UM models are not as well known in the West as other brands.  They are generally not bad kits, featuring some fine detail but requiring a little more from the modeler to achieve a good result.  This is one of a series of Soviet armored cars, the BA-9.  A second turret of a different design is included in the kit so other versions are possible.  The kit was provided with vinyl tires.  These do have certain advantages but all in all I would prefer molded plastic as I find them easier to work with.

Another UM kit, this is the SU-100 assault gun.  This kit has vinyl for the road wheels and link and length track.  I was worried about getting a solid join with this combination but it held together well with superglue.  The engine grill is provided on a small fret of P.E.

This is another UM kit, the T-34/76 “screened” tank, in this case the “screen” refers to additional appliqué armor panels for the glacis and turret.  The engine grill is provided on a small P.E. fret.  I thought I had lost this fret, so I cut out the grill panel and used the spare plastic piece from Dragons T-34/76.  After I had made the change I found the P.E. fret in the small bag with the decals, but the deed was done.

Here is the whole batch painted with Mr. Color 4BO and sealed.

Another group shot after weathering.  I tried out various weathering combinations using oils, washes, and pigments.  This was a good chance to experiment, no two are done the same way.



Dragon Kfz.18 Einheits Horch 4×4 Type 1a in 1/72 Scale

Dragon calls this one a “Heavy Uniform Personnel Vehicle Type 40”.  The Germans tried to standardize their automotive transport during WWII, this was a Schwerer Einheits PKW (heavy standard passenger car) produced by Horch, the Kfz. 18.  There were many specialized variations of this vehicle and I am no expert, but I have no idea why Dragon doesn’t just call it a Horch personnel car.  Maybe a copyright issue of some kind.

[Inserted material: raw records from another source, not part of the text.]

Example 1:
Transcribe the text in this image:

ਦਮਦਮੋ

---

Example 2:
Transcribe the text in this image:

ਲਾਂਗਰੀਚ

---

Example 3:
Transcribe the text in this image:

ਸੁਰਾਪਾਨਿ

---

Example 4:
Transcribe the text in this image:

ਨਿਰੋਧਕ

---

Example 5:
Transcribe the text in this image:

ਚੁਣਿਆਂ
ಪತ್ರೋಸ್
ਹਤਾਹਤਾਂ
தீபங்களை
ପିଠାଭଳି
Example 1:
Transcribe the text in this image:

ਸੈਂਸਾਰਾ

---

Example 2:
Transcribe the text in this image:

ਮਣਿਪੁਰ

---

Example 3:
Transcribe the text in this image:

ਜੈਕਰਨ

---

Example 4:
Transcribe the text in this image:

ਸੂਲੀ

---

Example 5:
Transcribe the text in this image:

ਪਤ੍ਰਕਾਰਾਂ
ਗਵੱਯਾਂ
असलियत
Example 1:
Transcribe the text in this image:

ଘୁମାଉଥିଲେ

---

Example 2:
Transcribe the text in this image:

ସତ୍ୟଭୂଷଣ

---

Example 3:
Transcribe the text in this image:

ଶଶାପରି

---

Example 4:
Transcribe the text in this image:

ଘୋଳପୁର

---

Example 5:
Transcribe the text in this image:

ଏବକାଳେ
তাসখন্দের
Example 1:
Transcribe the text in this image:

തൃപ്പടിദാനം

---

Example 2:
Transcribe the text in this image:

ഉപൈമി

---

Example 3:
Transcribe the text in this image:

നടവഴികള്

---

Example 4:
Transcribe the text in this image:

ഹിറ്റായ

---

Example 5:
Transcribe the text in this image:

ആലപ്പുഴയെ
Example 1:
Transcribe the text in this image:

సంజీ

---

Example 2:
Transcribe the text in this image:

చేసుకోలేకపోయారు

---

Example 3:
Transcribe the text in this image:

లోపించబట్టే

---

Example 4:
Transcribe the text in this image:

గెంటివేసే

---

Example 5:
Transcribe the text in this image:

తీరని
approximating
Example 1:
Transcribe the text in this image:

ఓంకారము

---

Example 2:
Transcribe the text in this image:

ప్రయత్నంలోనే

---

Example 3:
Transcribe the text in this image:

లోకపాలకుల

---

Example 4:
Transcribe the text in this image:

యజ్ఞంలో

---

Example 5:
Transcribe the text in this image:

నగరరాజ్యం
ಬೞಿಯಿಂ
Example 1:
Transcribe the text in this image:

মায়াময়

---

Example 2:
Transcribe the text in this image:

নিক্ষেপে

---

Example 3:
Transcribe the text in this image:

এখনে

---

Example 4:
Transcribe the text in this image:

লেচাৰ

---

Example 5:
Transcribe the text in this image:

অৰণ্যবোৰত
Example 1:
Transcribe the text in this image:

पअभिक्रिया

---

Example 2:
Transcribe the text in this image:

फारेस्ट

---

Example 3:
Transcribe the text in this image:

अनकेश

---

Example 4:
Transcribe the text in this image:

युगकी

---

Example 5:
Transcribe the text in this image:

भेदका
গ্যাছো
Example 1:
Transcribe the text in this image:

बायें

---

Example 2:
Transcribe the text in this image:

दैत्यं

All the confusing designations aside, this is a nice kit and a fun build.  The main body is a single piece wonder of slide mold technology and the smaller parts are added to this to build up the model.  These were packaged two to a box and were frequently discounted, so I’ve built a few.  I find these types of vehicles are useful to pose along with aircraft to give a sense of scale or to use in dioramas with other vehicles so they are handy to have around.























Dragon Sd. Kfz, 186 Jagdtiger in 1/72 Scale

Germany had a policy of also designing a tank destroyer version of their new tank projects.  These vehicles lacked a rotating turret, but generally featured improved armor and a heavier gun while also being less expensive to produce.  Even the mighty King Tiger design was adapted as the Jagdtiger, featuring a 128 mm main gun and frontal armor 250 mm (10 inches) thick.

Dragon’s Jagdtiger kit is easy to assemble and features their famous DS track, which reacts well to standard model glues and paints.  The complex interleaved suspension is fully duplicated, and much of the construction time is spent building this up.  The Jagdtiger was a huge vehicle, and this is one big model.















Dragon Sturmtiger in 1/72 Scale

Dragon’s Sturmtiger, another early release with a metal hull.  While these are a little more difficult in some ways, I have to admit I find the extra weight pleasing.  This one included brass covers for the exhausts.  The hooks on the upper hull were much too thick and were replaced with brass bar stock.  My second attempt at Zimmerit, a little finer this time.  One advantage with using Mr. Surfacer for this is that any unsatisfactory areas can be erased with lacquer thinner and re-textured.















Dragon King Tiger (Porsche Turret) in 1/72 Scale

Another Dragon King Tiger, this one with the Porsche turret.  This is an early boxing, the hull pieces are metal.  These fit together fine but required superglue to attach the other pieces and increased the challenges with drilling and filing.  Only fifty Porsche turret King Tigers were produced and all of them carried Zimmerit.  This was my first attempt at reproducing the Zimmerit finish, I used Mr. Surfacer and a #11 Exacto knife blade with the tip clipped off.  I left off the mud skirts and finished it to match a Claes Sundin profile.  Another nice kit with no surprises.